Give back the full data character for character.

___ EXERCISE INPUT

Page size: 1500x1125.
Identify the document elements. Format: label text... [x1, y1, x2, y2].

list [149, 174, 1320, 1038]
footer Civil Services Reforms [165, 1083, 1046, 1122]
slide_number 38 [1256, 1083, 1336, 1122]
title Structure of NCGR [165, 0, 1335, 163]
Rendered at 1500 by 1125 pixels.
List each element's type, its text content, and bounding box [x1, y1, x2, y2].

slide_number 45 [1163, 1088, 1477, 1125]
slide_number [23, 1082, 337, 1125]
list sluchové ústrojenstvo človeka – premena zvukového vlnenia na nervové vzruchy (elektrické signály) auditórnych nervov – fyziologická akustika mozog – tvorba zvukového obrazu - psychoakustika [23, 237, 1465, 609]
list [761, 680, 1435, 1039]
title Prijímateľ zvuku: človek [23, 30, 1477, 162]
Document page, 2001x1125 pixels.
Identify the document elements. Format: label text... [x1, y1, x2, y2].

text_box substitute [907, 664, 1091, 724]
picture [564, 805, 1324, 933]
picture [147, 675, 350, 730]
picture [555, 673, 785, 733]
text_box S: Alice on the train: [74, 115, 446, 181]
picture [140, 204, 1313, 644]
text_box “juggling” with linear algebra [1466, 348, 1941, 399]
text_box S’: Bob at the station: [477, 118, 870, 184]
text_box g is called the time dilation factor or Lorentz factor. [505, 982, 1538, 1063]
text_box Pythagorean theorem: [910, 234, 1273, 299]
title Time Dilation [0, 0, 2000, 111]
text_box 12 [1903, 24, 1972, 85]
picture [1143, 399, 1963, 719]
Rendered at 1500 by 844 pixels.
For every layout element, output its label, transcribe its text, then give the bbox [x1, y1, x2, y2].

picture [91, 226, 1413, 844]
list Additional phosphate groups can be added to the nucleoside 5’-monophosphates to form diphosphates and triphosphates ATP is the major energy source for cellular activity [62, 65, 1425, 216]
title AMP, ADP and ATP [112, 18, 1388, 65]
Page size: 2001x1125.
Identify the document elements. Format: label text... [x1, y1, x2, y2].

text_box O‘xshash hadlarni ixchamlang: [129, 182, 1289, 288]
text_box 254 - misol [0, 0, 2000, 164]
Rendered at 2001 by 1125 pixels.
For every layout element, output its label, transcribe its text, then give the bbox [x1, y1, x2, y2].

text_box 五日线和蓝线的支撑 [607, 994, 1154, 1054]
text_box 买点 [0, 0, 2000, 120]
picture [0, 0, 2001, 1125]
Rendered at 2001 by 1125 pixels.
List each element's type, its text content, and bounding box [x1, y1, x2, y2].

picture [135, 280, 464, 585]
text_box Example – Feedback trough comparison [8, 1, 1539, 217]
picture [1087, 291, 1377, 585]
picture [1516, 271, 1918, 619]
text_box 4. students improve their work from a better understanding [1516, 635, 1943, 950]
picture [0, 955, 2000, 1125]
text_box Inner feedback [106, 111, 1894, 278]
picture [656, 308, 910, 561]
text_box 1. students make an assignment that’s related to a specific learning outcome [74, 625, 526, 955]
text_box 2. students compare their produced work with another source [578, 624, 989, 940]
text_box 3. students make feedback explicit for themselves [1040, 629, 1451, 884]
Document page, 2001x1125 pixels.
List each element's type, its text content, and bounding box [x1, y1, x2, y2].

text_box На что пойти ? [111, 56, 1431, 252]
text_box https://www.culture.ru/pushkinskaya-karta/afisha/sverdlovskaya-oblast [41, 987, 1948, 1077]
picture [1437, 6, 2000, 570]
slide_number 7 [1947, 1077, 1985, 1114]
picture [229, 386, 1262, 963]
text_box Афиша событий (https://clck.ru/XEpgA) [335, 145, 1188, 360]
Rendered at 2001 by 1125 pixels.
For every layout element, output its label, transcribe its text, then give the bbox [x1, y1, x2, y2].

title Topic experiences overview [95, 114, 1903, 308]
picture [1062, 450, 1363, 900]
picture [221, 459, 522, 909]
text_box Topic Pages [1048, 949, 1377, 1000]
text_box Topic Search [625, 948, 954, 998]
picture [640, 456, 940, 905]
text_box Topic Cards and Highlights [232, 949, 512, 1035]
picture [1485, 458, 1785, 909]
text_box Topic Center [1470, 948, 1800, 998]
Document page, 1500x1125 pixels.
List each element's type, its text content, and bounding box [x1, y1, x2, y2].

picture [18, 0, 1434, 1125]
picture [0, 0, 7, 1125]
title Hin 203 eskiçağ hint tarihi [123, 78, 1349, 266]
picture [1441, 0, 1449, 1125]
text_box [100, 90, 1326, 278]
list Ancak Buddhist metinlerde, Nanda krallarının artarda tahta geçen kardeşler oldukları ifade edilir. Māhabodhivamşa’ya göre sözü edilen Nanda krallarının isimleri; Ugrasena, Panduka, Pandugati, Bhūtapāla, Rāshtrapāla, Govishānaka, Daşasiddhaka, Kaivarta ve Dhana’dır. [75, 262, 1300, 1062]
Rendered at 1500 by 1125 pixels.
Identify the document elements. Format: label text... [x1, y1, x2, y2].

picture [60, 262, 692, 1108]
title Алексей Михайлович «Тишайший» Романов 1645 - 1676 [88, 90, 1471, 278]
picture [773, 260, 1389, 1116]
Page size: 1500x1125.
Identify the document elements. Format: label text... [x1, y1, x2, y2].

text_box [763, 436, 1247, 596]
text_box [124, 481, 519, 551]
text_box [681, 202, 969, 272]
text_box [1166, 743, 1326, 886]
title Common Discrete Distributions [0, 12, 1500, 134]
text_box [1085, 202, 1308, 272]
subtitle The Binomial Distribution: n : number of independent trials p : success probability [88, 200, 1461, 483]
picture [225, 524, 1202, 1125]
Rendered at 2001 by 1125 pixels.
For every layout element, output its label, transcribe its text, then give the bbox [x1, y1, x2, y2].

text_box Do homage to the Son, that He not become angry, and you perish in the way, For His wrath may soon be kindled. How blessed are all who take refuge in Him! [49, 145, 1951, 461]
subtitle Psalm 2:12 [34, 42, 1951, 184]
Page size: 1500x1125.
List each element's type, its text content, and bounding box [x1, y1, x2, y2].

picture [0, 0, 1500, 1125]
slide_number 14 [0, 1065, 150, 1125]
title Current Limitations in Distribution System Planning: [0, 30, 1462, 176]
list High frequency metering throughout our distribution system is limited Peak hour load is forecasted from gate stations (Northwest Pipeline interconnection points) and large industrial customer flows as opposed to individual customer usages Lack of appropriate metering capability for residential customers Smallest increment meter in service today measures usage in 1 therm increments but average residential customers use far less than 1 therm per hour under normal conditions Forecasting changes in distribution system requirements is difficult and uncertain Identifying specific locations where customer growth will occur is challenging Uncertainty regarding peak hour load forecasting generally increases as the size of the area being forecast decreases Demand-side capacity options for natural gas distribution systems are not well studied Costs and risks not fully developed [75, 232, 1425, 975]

______

- _EXERCISE RESPONSE_
Page size: 1500x1125.
Identify the document elements. Format: label text... [x1, y1, x2, y2].

list [149, 174, 1320, 1038]
footer Civil Services Reforms [165, 1083, 1046, 1122]
slide_number 38 [1256, 1083, 1336, 1122]
title Structure of NCGR [165, 0, 1335, 163]
Rendered at 1500 by 1125 pixels.
List each element's type, its text content, and bounding box [x1, y1, x2, y2].

slide_number 45 [1163, 1088, 1477, 1125]
slide_number [23, 1082, 337, 1125]
list sluchové ústrojenstvo človeka – premena zvukového vlnenia na nervové vzruchy (elektrické signály) auditórnych nervov – fyziologická akustika mozog – tvorba zvukového obrazu - psychoakustika [23, 237, 1465, 609]
list [761, 680, 1435, 1039]
title Prijímateľ zvuku: človek [23, 30, 1477, 162]
Document page, 2001x1125 pixels.
Identify the document elements. Format: label text... [x1, y1, x2, y2].

text_box substitute [907, 664, 1091, 724]
picture [564, 805, 1324, 933]
picture [147, 675, 350, 730]
picture [555, 673, 785, 733]
text_box S: Alice on the train: [74, 115, 446, 181]
picture [140, 204, 1313, 644]
text_box “juggling” with linear algebra [1466, 348, 1941, 399]
text_box S’: Bob at the station: [477, 118, 870, 184]
text_box g is called the time dilation factor or Lorentz factor. [505, 982, 1538, 1063]
text_box Pythagorean theorem: [910, 234, 1273, 299]
title Time Dilation [0, 0, 2000, 111]
text_box 12 [1903, 24, 1972, 85]
picture [1143, 399, 1963, 719]
Rendered at 1500 by 844 pixels.
For every layout element, output its label, transcribe its text, then give the bbox [x1, y1, x2, y2].

picture [91, 226, 1413, 844]
list Additional phosphate groups can be added to the nucleoside 5’-monophosphates to form diphosphates and triphosphates ATP is the major energy source for cellular activity [62, 65, 1425, 216]
title AMP, ADP and ATP [112, 18, 1388, 65]
Page size: 2001x1125.
Identify the document elements. Format: label text... [x1, y1, x2, y2].

text_box O‘xshash hadlarni ixchamlang: [129, 182, 1289, 288]
text_box 254 - misol [0, 0, 2000, 164]
Rendered at 2001 by 1125 pixels.
For every layout element, output its label, transcribe its text, then give the bbox [x1, y1, x2, y2].

text_box 五日线和蓝线的支撑 [607, 994, 1154, 1054]
text_box 买点 [0, 0, 2000, 120]
picture [0, 0, 2001, 1125]
Rendered at 2001 by 1125 pixels.
List each element's type, its text content, and bounding box [x1, y1, x2, y2].

picture [135, 280, 464, 585]
text_box Example – Feedback trough comparison [8, 1, 1539, 217]
picture [1087, 291, 1377, 585]
picture [1516, 271, 1918, 619]
text_box 4. students improve their work from a better understanding [1516, 635, 1943, 950]
picture [0, 955, 2000, 1125]
text_box Inner feedback [106, 111, 1894, 278]
picture [656, 308, 910, 561]
text_box 1. students make an assignment that’s related to a specific learning outcome [74, 625, 526, 955]
text_box 2. students compare their produced work with another source [578, 624, 989, 940]
text_box 3. students make feedback explicit for themselves [1040, 629, 1451, 884]
Document page, 2001x1125 pixels.
List each element's type, its text content, and bounding box [x1, y1, x2, y2].

text_box На что пойти ? [111, 56, 1431, 252]
text_box https://www.culture.ru/pushkinskaya-karta/afisha/sverdlovskaya-oblast [41, 987, 1948, 1077]
picture [1437, 6, 2000, 570]
slide_number 7 [1947, 1077, 1985, 1114]
picture [229, 386, 1262, 963]
text_box Афиша событий (https://clck.ru/XEpgA) [335, 145, 1188, 360]
Rendered at 2001 by 1125 pixels.
For every layout element, output its label, transcribe its text, then give the bbox [x1, y1, x2, y2].

title Topic experiences overview [95, 114, 1903, 308]
picture [1062, 450, 1363, 900]
picture [221, 459, 522, 909]
text_box Topic Pages [1048, 949, 1377, 1000]
text_box Topic Search [625, 948, 954, 998]
picture [640, 456, 940, 905]
text_box Topic Cards and Highlights [232, 949, 512, 1035]
picture [1485, 458, 1785, 909]
text_box Topic Center [1470, 948, 1800, 998]
Document page, 1500x1125 pixels.
List each element's type, its text content, and bounding box [x1, y1, x2, y2].

picture [18, 0, 1434, 1125]
picture [0, 0, 7, 1125]
title Hin 203 eskiçağ hint tarihi [123, 78, 1349, 266]
picture [1441, 0, 1449, 1125]
text_box [100, 90, 1326, 278]
list Ancak Buddhist metinlerde, Nanda krallarının artarda tahta geçen kardeşler oldukları ifade edilir. Māhabodhivamşa’ya göre sözü edilen Nanda krallarının isimleri; Ugrasena, Panduka, Pandugati, Bhūtapāla, Rāshtrapāla, Govishānaka, Daşasiddhaka, Kaivarta ve Dhana’dır. [75, 262, 1300, 1062]
Rendered at 1500 by 1125 pixels.
Identify the document elements. Format: label text... [x1, y1, x2, y2].

picture [60, 262, 692, 1108]
title Алексей Михайлович «Тишайший» Романов 1645 - 1676 [88, 90, 1471, 278]
picture [773, 260, 1389, 1116]
Page size: 1500x1125.
Identify the document elements. Format: label text... [x1, y1, x2, y2].

text_box [763, 436, 1247, 596]
text_box [124, 481, 519, 551]
text_box [681, 202, 969, 272]
text_box [1166, 743, 1326, 886]
title Common Discrete Distributions [0, 12, 1500, 134]
text_box [1085, 202, 1308, 272]
subtitle The Binomial Distribution: n : number of independent trials p : success probability [88, 200, 1461, 483]
picture [225, 524, 1202, 1125]
Rendered at 2001 by 1125 pixels.
For every layout element, output its label, transcribe its text, then give the bbox [x1, y1, x2, y2].

text_box Do homage to the Son, that He not become angry, and you perish in the way, For His wrath may soon be kindled. How blessed are all who take refuge in Him! [49, 145, 1951, 461]
subtitle Psalm 2:12 [34, 42, 1951, 184]
Page size: 1500x1125.
List each element's type, its text content, and bounding box [x1, y1, x2, y2].

picture [0, 0, 1500, 1125]
slide_number 14 [0, 1065, 150, 1125]
title Current Limitations in Distribution System Planning: [0, 30, 1462, 176]
list High frequency metering throughout our distribution system is limited Peak hour load is forecasted from gate stations (Northwest Pipeline interconnection points) and large industrial customer flows as opposed to individual customer usages Lack of appropriate metering capability for residential customers Smallest increment meter in service today measures usage in 1 therm increments but average residential customers use far less than 1 therm per hour under normal conditions Forecasting changes in distribution system requirements is difficult and uncertain Identifying specific locations where customer growth will occur is challenging Uncertainty regarding peak hour load forecasting generally increases as the size of the area being forecast decreases Demand-side capacity options for natural gas distribution systems are not well studied Costs and risks not fully developed [75, 232, 1425, 975]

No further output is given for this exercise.